Chief Justice Marshall wrote an 1803 opinion in
Marbury
that brilliantly avoided conflict with Jefferson while simultaneously setting a precedent for judicial review—the prerogative of the Supreme Court, not the executive or legislative branches—to decide the constitutionality of federal laws. There is nothing in the U.S. Constitution that grants the Supreme Court this great power, and the fact that we accept it today as a given has grown from the precedent of John Marshall’s landmark decision. Marshall sacrificed his fellow Federalist Marbury for the greater cause of a strong centralized judiciary. He and fellow justices ruled the Supreme Court could not order Marbury commissioned because they lacked jurisdiction in the case, then shrewdly continued to make a ruling anyway. The Supreme Court lacked jurisdiction, Marshall ruled, because a 1789 federal law granting such jurisdiction was
unconstitutional;
the case should have originated in a lower court. While the ruling is abstruse, its aim and result were not. The Supreme Court, said Marshall, was the final arbiter of the constitutionality of federal law. In
Fletcher v. Peck
(1811), Marshall’s court would claim the same national authority over state law. Chief Justice Marshall thus paved the first segment of a long road toward nationalism through judicial review. In the Aaron Burr treason trial (1807), when the chief justice personally issued a subpoena to President Jefferson, it sent a powerful message to all future presidents that no person is above the law.

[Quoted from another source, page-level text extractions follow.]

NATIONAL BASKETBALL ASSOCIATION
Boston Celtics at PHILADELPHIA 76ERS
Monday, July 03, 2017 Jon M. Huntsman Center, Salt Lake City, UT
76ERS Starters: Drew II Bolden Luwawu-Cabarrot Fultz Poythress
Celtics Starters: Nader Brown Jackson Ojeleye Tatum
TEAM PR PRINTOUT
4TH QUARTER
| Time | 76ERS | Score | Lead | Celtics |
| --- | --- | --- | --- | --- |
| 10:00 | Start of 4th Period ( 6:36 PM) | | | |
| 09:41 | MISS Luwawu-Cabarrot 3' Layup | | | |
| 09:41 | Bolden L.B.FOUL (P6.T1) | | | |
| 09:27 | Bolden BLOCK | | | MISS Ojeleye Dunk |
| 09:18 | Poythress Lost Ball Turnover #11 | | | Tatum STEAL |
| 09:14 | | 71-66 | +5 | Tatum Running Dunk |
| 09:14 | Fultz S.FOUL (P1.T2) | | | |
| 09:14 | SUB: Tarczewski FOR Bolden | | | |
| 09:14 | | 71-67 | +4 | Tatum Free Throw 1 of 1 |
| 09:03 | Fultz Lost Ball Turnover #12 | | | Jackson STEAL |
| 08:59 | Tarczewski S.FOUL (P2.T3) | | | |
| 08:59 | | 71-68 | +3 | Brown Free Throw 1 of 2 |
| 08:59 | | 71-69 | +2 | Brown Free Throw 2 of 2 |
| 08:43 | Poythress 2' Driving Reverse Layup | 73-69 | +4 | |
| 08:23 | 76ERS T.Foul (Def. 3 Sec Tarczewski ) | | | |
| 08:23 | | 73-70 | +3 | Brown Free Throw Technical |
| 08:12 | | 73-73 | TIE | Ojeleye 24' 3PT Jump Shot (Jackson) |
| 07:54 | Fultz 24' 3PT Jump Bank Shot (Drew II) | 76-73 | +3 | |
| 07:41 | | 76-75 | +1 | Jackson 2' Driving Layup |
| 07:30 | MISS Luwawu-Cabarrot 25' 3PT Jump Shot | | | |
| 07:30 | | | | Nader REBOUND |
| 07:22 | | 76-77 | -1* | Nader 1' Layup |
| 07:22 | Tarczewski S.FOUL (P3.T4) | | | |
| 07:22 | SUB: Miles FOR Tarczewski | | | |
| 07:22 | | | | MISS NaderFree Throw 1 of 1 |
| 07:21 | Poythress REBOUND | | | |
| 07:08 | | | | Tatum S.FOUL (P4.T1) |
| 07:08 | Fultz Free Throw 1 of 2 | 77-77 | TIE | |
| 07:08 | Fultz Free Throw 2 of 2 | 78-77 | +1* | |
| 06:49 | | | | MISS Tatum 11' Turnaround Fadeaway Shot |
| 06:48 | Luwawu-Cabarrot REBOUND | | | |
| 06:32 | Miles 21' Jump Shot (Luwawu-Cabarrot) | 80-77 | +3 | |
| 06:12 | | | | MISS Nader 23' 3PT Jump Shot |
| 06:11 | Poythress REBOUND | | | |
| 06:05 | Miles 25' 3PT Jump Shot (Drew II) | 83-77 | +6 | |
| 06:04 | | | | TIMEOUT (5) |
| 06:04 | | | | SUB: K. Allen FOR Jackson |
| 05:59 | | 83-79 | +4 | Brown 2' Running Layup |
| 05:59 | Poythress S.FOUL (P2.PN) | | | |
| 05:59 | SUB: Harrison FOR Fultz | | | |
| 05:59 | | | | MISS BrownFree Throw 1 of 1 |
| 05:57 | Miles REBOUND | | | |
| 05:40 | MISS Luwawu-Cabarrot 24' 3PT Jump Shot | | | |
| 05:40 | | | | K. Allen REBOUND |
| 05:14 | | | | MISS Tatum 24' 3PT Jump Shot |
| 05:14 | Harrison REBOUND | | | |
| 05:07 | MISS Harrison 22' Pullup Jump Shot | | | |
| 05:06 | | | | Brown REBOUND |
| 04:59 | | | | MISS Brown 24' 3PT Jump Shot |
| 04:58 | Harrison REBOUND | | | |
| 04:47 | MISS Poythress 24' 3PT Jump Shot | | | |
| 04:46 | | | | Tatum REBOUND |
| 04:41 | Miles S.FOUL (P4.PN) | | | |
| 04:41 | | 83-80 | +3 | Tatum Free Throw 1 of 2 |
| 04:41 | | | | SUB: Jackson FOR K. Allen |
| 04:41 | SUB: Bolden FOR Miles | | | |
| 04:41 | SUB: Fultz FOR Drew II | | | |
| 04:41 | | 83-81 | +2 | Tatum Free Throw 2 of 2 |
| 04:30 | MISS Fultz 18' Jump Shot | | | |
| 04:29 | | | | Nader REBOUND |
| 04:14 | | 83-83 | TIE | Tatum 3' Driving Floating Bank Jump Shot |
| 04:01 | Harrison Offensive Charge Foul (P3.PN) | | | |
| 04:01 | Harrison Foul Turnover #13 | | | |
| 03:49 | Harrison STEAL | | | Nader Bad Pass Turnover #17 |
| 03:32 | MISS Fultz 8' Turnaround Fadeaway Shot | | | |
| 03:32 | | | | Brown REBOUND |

Equally as important as judicial review, however, Marshall’s Court consistently ruled in favor of capitalism, free enterprise, and open markets. Confirming the sanctity of private contracts, in February 1819 the Supreme Court, in
Dartmouth College v. Woodward
, ruled that a corporate charter (for Dartmouth College) was indeed a contract that could not be violated at will by the state legislature. This supported a similar ruling in
Sturges v. Crowninshield
: contracts are contracts, and are not subject to arbitrary revision after the fact. Some of the Marshall Court’s rulings expanded federal power, no doubt. But at the same time, they unleashed market forces to race ahead of regulation. For example, five years after
Dartmouth
, the Supreme Court held that only the federal government could limit interstate commerce. The case,
Gibbons v. Ogden
, involved efforts by the famous Cornelius Vanderbilt, who ran a cheap water-taxi service from New York to New Jersey for a steamboat operator named Thomas Gibbons. Their service competed against a New York firm that claimed a monopoly on the Hudson River. The commodore boldly carried passengers in defiance of the claim, even offering to transport them on his People’s Line for nothing if they agreed to eat two dollars’ worth of food on the trip. Flying a flag reading
new jersey must be free
, Vanderbilt demonstrated his proconsumer, low-price projects over the next thirty years and, in the process, won the case.
97

Lower courts took the lead from Marshall’s rulings. For thirty years American courts would favor developmental rights over pure or pristine property rights. This was especially explicit in the so-called mill acts, wherein state courts affirmed the primacy of privately constructed mills that required the owners to dam up rivers, thus eroding or destroying some of the property of farmers having land adjacent to the same river. Emphasizing the public good brought by the individual building the mill, the courts tended to side with the person developing property as opposed to one keeping it intact.
98
Legal historian James Willard Hurst has labeled this propensity toward development “release of energy,” a term that aptly captures the courts’ collective goal: to unleash American entrepreneurs to serve greater numbers of people. As policy it pleased neither the hard-core antistatists, who complained that it (rightly) put government authority on the side of some property owners as opposed to others, nor militant socialists, who hated all private property anyway and called for heavy taxation as a way to spur development.